REQUIREMENT:
Quote the entries word for word from their start through the line containing "sophisticated", including that line. Leave the pictures out of your answer.

RECORD EXCERPTS:

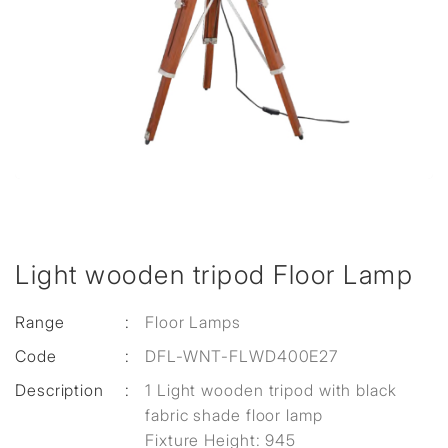
Light wooden tripod Floor Lamp
Range
:
Floor Lamps
Code
:
DFL-WNT-FLWD400E27
Description
:
1 Light wooden tripod with black
fabric shade floor lamp
Fixture Height: 945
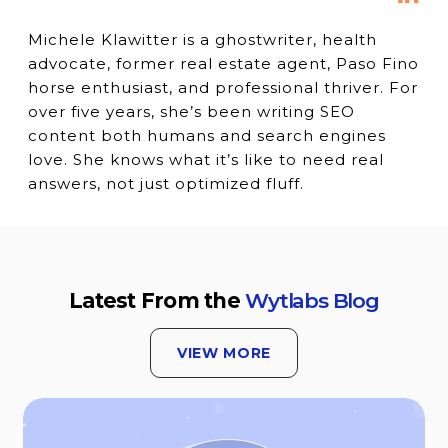
Michele Klawitter is a ghostwriter, health
advocate, former real estate agent, Paso Fino
horse enthusiast, and professional thriver. For
over five years, she’s been writing SEO
content both humans and search engines
love. She knows what it’s like to need real
answers, not just optimized fluff.
Latest From the
Wytlabs Blog
VIEW MORE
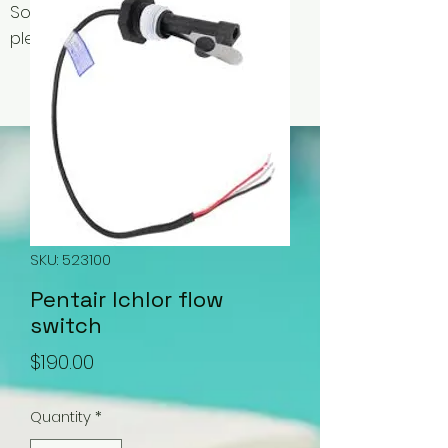
Some items may be out of stock,
please contact us for availability.
SKU: 523100
Pentair Ichlor flow
switch
Price
$190.00
Quantity
*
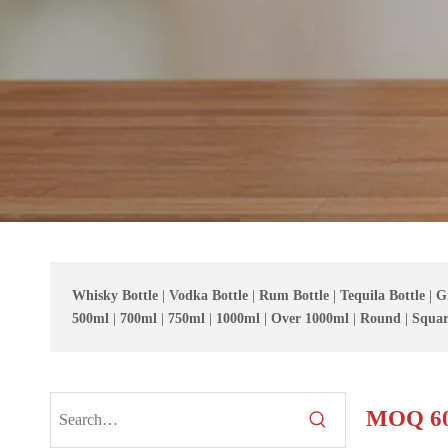
Whisky Bottle
|
Vodka Bottle
|
Rum Bottle
|
Tequila Bottle
|
G
500ml
|
700ml
|
750ml
|
1000ml
|
Over 1000ml
|
Round
|
Squar
MOQ 60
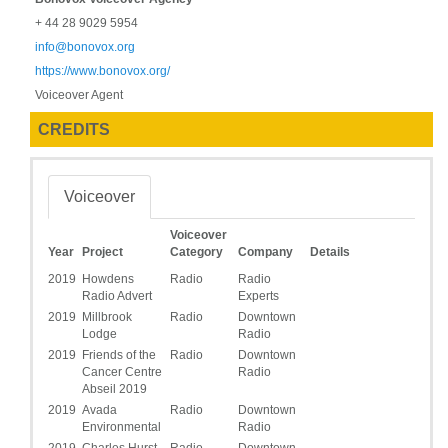
+ 44 28 9029 5954
info@bonovox.org
https://www.bonovox.org/
Voiceover Agent
CREDITS
Voiceover
Voiceover
Year
Project
Category
Company
Details
2019
Howdens
Radio
Radio
Radio Advert
Experts
2019
Millbrook
Radio
Downtown
Lodge
Radio
2019
Friends of the
Radio
Downtown
Cancer Centre
Radio
Abseil 2019
2019
Avada
Radio
Downtown
Environmental
Radio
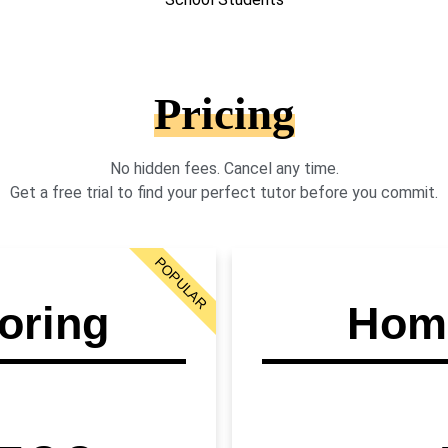
Pricing
No hidden fees. Cancel any time.
Get a free trial to find your perfect tutor before you commit.
POPULAR
oring
Home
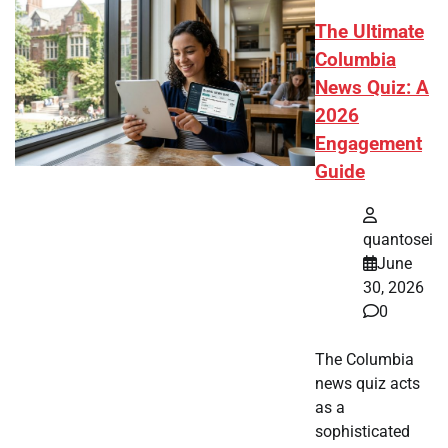
The Ultimate
Columbia
News Quiz: A
2026
Engagement
Guide
quantosei
June
30, 2026
0
The Columbia
news quiz acts
as a
sophisticated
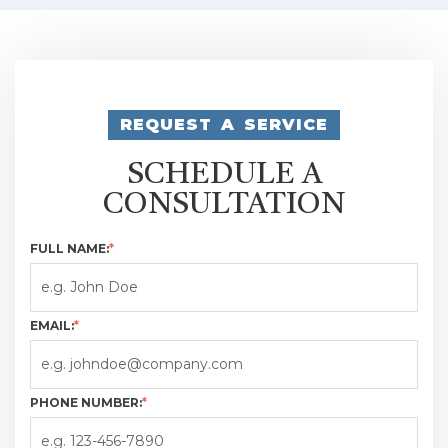
REQUEST A SERVICE
SCHEDULE A
CONSULTATION
FULL NAME:
*
EMAIL:
*
PHONE NUMBER:
*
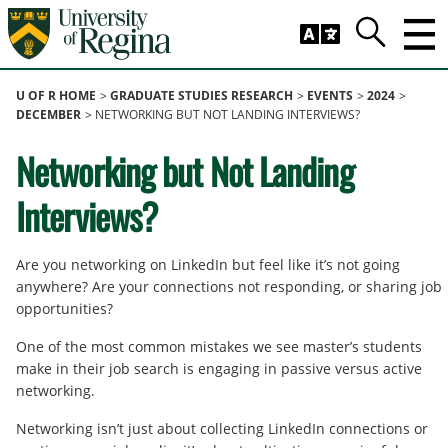
Skip to main content
Search
Trig
U OF R HOME
GRADUATE STUDIES RESEARCH
EVENTS
2024
DECEMBER
NETWORKING BUT NOT LANDING INTERVIEWS?
Networking but Not Landing
Interviews?
Are you networking on LinkedIn but feel like it’s not going
anywhere? Are your connections not responding, or sharing job
opportunities?
One of the most common mistakes we see master’s students
make in their job search is engaging in passive versus active
networking.
Networking isn’t just about collecting LinkedIn connections or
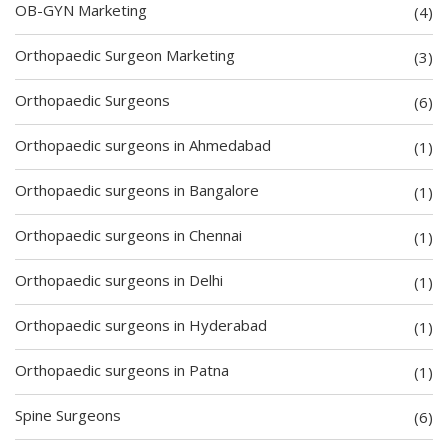
OB-GYN Marketing
(4)
Orthopaedic Surgeon Marketing
(3)
Orthopaedic Surgeons
(6)
Orthopaedic surgeons in Ahmedabad
(1)
Orthopaedic surgeons in Bangalore
(1)
Orthopaedic surgeons in Chennai
(1)
Orthopaedic surgeons in Delhi
(1)
Orthopaedic surgeons in Hyderabad
(1)
Orthopaedic surgeons in Patna
(1)
Spine Surgeons
(6)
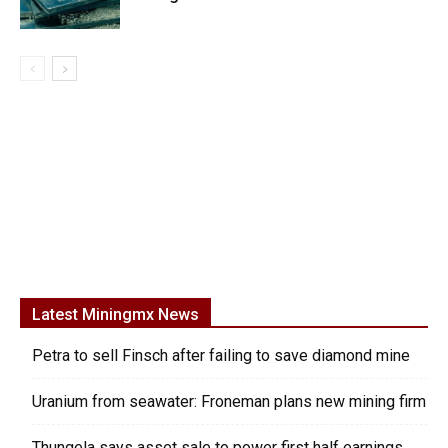
Latest Miningmx News
Petra to sell Finsch after failing to save diamond mine
Uranium from seawater: Froneman plans new mining firm
Thungela says asset sale to power first half earnings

TASK RESULT:
Light wooden tripod Floor Lamp
Range
:
Floor Lamps
Code
:
DFL-WNT-FLWD400E27
Description
:
1 Light wooden tripod with black
fabric shade floor lamp
Fixture Height: 945
Michele Klawitter is a ghostwriter, health
advocate, former real estate agent, Paso Fino
horse enthusiast, and professional thriver. For
over five years, she’s been writing SEO
content both humans and search engines
love. She knows what it’s like to need real
answers, not just optimized fluff.
Latest From the
Wytlabs Blog
VIEW MORE
Some items may be out of stock,
please contact us for availability.
SKU: 523100
Pentair Ichlor flow
switch
Price
$190.00
Quantity
*
Whisky Bottle
|
Vodka Bottle
|
Rum Bottle
|
Tequila Bottle
|
G
500ml
|
700ml
|
750ml
|
1000ml
|
Over 1000ml
|
Round
|
Squar
MOQ 60
+ 44 28 9029 5954
info@bonovox.org
https://www.bonovox.org/
Voiceover Agent
CREDITS
Voiceover
Voiceover
Year
Project
Category
Company
Details
2019
Howdens
Radio
Radio
Radio Advert
Experts
2019
Millbrook
Radio
Downtown
Lodge
Radio
2019
Friends of the
Radio
Downtown
Cancer Centre
Radio
Abseil 2019
2019
Avada
Radio
Downtown
Environmental
Radio
Pricing
No hidden fees. Cancel any time.
Get a free trial to find your perfect tutor before you commit.
POPULAR
oring
Home
The Ultimate
Columbia
News Quiz: A
2026
Engagement
Guide
quantosei
June
30, 2026
0
The Columbia
news quiz acts
as a
sophisticated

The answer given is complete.